Binyeo was used to fix hair and coronets on the head but it was also used as a decorative ornament. It came in many different materials such as gold, silver, nickel, brass, pearl, jade, amber, coral, wood, bamboo, or animal bone. A commoner’s binyeo was made of wood or animal bones.
Only the upper class and the royals were able to use a binyeo made of gold and silver and decorated with jewels all of which had a high intrinsic value.
The hairpin was made of various materials and had elaborate motives, which carried symbolic meanings. In many cases it was worn to symbolize one’s authority or to indicate one’s social rank.
They could be also divided according their shapes; a jam and a chae. The jam is a normal stick-shaped binyeo and chae is a tong-shaped binyeo with decorations. Binyeo was allowed only for married women.
It could also be classified by the design of its head. People in the Joseon Dynasty liked to decorate hairpins with motives found in nature.
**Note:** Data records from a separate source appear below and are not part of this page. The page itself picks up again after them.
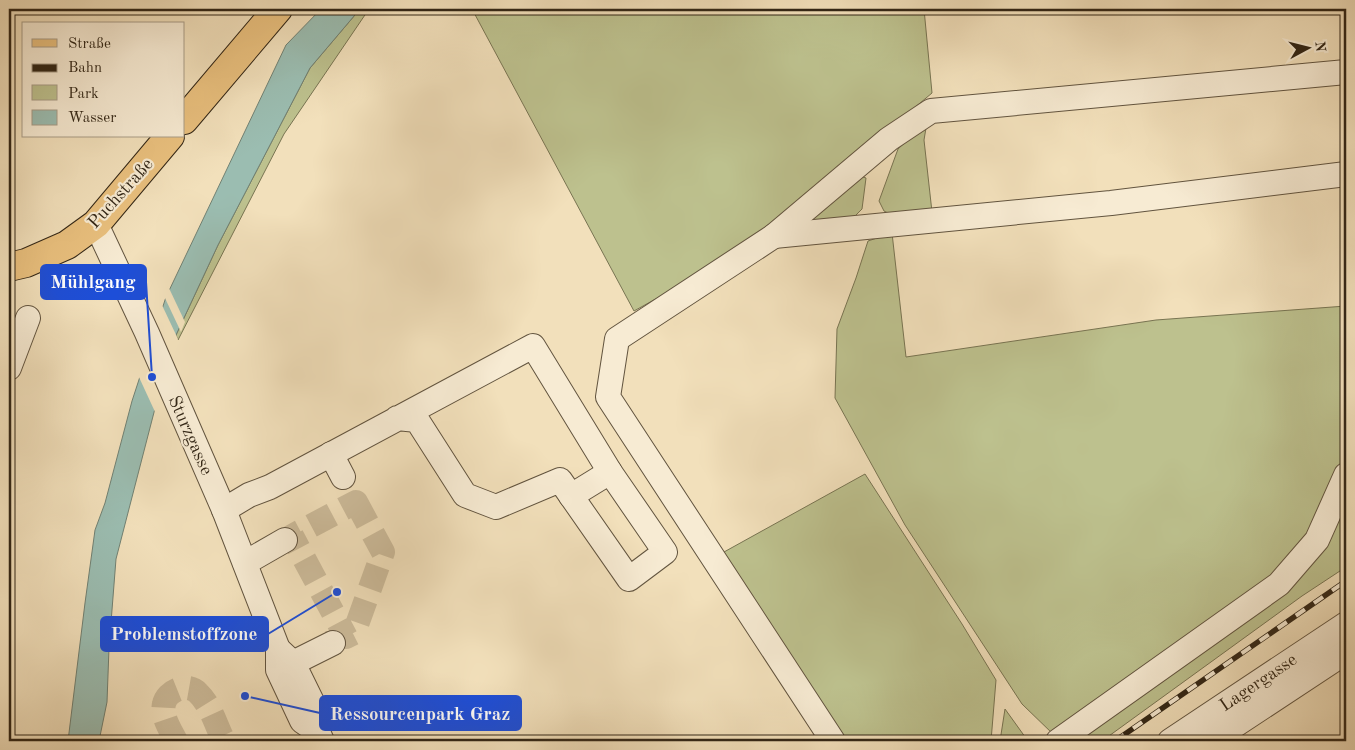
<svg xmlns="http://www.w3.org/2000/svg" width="1355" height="750" viewBox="0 0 1355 750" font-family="'Old Standard TT',serif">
<rect width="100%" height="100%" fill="#f2e0bb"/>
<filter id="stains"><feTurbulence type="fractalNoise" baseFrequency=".004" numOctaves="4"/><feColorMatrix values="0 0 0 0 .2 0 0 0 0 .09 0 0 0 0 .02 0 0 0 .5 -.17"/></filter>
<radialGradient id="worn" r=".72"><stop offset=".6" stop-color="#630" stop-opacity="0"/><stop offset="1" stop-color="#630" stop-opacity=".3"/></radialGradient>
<g fill="#bdc18e" stroke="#787452">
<path d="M 360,9 L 369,9 L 284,134 L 178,340 L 176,335 L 218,245 L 310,68 Z"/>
<path d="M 472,9 L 924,9 L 932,93 L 777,223 L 679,286 L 634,311 Z"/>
<path d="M 926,128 L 924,140 L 932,212 L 894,216 L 884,211 L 879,201 L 898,149 L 914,134 Z"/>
<path d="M 858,175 L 866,178 L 862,209 L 854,217 L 811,223 L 809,216 Z"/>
<path d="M 892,233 L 906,357 L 1156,320 L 1346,306 L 1346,462 L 1316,523 L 1273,579 L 1054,735 L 1022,704 L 905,525 L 835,398 L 837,329 L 856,278 L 868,241 Z"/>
<path d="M 865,474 L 962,624 L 996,680 L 991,741 L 833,741 L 715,561 L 724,552 Z"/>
<path d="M 1346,494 L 1346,567 L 1302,596 L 1102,741 L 1071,741 L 1276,596 Z"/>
<path d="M 1005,709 L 1028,741 L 1000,741 Z"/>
</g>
<path fill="#9bbdb1" stroke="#718173" d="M 321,9 L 360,9 L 310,68 L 218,245 L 176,335 L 166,366 L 116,559 L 109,648 L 107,702 L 99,741 L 68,741 L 85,603 L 95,530 L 105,503 L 132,401 L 166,297 L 286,45 Z"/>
<g fill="#f2e0bb">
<path d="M 168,286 L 185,322 L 181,332 L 164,296 Z"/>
<path d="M 161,303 L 178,339 L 156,414 L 138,375 Z"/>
</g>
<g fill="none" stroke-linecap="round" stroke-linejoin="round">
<g stroke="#ccbb9a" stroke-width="24" stroke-dasharray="24 12" stroke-linecap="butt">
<path d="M 356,502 L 383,552 L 354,633 L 346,637 L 292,536 Z"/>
<path d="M 176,741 C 171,731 161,716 164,704 C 167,690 188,682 198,693 C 211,705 216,726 224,741"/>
</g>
<defs>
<g id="minor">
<path d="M 96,224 L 147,333 L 224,510 L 278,649 L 278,670 L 302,721 L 318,732 L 322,741"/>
<path d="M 774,236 L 1111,203 L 1346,174"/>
<path d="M 9,368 L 28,318"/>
<path d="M 331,454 L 343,477"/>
<path d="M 571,496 L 610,472"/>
<path d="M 224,510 L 249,495 L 270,487 L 533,346 L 610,472 L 665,552 L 629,579 L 560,480 L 496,507 L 465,495 L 417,420 L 397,418"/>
<path d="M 245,563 L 285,540"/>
<path d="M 278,649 L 293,663 L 318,714 L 318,732"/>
<path d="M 293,663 L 333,643"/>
<path d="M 833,741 L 608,397 L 617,339 L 774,236 L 889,139 L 931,111 L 1346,72"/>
<path d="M 1058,741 L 1279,584 L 1317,540 L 1346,475"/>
<path d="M 1170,741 L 1346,624"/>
<path d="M 1211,741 L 1346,652"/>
</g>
<g id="major">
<path d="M 184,120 L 278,9"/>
<path d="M 9,267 L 26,263 L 67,245 L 96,224 L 170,136"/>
</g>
</defs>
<use href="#minor" stroke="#62543f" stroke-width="26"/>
<use href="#major" stroke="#322616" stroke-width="30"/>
<use href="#minor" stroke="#f7ebd3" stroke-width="24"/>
<use href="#major" stroke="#e9c07e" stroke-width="28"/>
<defs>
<path id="rail" d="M 1115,741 L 1346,581"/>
</defs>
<use href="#rail" stroke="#322616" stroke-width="5.5"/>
<use href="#rail" stroke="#f7ebd3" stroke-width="4" stroke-dasharray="11" stroke-linecap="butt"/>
</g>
<g text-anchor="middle" stroke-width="4.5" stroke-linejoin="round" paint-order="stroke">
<g font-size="18" fill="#322616" stroke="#f7ebd3">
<text transform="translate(120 193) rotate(-48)" y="6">Puchstraße</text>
<text transform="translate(191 435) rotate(66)" y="6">Sturzgasse</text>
<text transform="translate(1258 682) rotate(-34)" y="6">Lagergasse</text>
</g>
</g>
<path fill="none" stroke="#1d4ed8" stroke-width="2" d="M152 377L146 282M337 592L268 634M245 696L320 713"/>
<g fill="#1d4ed8" stroke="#f7ebd3" stroke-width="2">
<circle cx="152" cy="377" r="5"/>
<circle cx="337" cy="592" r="5"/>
<circle cx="245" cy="696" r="5"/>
</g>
<g fill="#1d4ed8" stroke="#1d4ed8" stroke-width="2">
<rect x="41" y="265" width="105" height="34" rx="5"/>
<rect x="101" y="617" width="167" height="34" rx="5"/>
<rect x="320" y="696" width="201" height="34" rx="5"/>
</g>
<g font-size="19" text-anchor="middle" font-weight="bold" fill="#fff">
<text x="93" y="288">Mühlgang</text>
<text x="184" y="640">Problemstoffzone</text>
<text x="420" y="720">Ressourcenpark Graz</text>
</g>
<rect width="1355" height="750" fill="none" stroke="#f2e0bb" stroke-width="30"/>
<rect x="10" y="10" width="1335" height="730" fill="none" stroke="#322616" stroke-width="2.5"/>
<rect x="15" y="15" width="1325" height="720" fill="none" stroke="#322616"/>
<rect x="22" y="22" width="162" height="115" fill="#f7ebd3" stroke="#a89c87"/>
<rect x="32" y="39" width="25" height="8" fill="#e9c07e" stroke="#a89c87"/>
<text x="68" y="48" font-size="15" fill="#322616">Straße</text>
<rect x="32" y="64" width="25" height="8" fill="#322616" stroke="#a89c87"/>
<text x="68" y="72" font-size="15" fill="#322616">Bahn</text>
<rect x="32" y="85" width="25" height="15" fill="#bdc18e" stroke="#a89c87"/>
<text x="68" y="98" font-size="15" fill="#322616">Park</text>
<rect x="32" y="110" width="25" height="15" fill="#9bbdb1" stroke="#a89c87"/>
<text x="68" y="122" font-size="15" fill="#322616">Wasser</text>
<g transform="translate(1308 48) rotate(83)" stroke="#f7ebd3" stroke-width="4" paint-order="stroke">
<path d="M0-4L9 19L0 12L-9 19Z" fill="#322616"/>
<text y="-8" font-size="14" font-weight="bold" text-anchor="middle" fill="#322616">N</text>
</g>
<rect width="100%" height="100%" filter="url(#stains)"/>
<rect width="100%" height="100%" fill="url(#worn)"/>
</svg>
The heads of hairpins were fashioned in shapes of, among others, phoenix, dragon, mandarian duck, plum blossom, bird, bamboo, lotus bud, magnolia, pheony, pomegranate or chrysanthemum.
The jam were referred to as yongjam, bongjam, jukjam, mokryeokjam, maejukjam , or jukjeoljam depending on the decoration on the top of binyeo . The materials, shapes, sizes, and patterns of binyeo vary greatly.
The yongjam is a hairpin with a dragon shaped engraving on one end, and was exclusively for the queen’s use.
A phoenix shaped pin called bongjam was used extensively because it symbolizes good fortune, especially as a decoration for the female of the royal household such as princesses and concubines.
Binyeos are usually used by women, but they are also used by men to fix their sangtu (topknot) in place.